Étant donné combien la population est partagée entre les opposants aux mesures et les inquiets du Covid, seul un discours global sur une politique alternative de santé publique sera en mesure de convaincre largement.
Plus généralement, s’il est maintenant certain que l’enjeu sanitaire sera au cœur de cette campagne présidentielle, la perception des Français sur la crise sanitaire devrait encore évoluer fortement dans les trois prochains mois. Les records de contamination finiront-ils par démontrer l’inefficacité du passe à ceux qui le voyaient comme un bon outil ? Le fait qu’une grande partie de la population aura été touchée par le virus sans formes graves conduira-t-elle à relativiser sa dangerosité ? Quel pourcentage de vaccinés refuseront la troisième dose ? La stratégie du tout-vaccin sera-t-elle remise en cause au profit d’une panoplie de mesures, mobilisant notamment les récents traitements développés contre le Covid ? Autant de questions qui se poseront inévitablement et dessineront d’autres clivages que celui que le gouvernement cherche à instaurer en fonction du statut vaccinal.

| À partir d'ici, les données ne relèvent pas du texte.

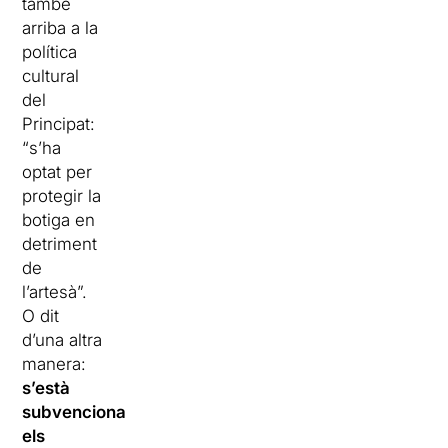
també
arriba a la
política
cultural
del
Principat:
“s’ha
optat per
protegir la
botiga en
detriment
de
l’artesà”.
O dit
d’una altra
manera:
s’està
subvencionant
els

Ainsi, il est possible que le calcul du gouvernement se retourne contre lui d’ici les élections d’avril, si les électeurs réalisent que les mesures mises en place, et en particulier le passe vaccinal, n’ont qu’une très faible plus-value sanitaire. Et s’il est encore trop tôt pour dire quel candidat bénéficierait le plus d’un tel retournement de situation, il est certain que, pour rassembler une majorité, les différents partis en compétition devront éviter toute action ou parole qui puisse les faire passer pour des antivax, faute de finir avec un score similaire à celui de Florian Philippot. Par ailleurs, étant donné combien la population est partagée entre les opposants aux mesures et les inquiets du Covid, seul un discours global sur une politique alternative de santé publique sera en mesure de convaincre largement. Avec 70% des Français estimant que le Ségur de la santé n’a pas été suffisant (contre seulement 17% qui pensent l’inverse), la question de l’avenir du service public hospitalier constitue par exemple un angle d’attaque pour la gauche face aux tenants de l’austérité et de l’immigration zéro. Voilà peut-être la ligne politique permettant de réunir enfin la protection des libertés fondamentales et l’impératif de santé publique.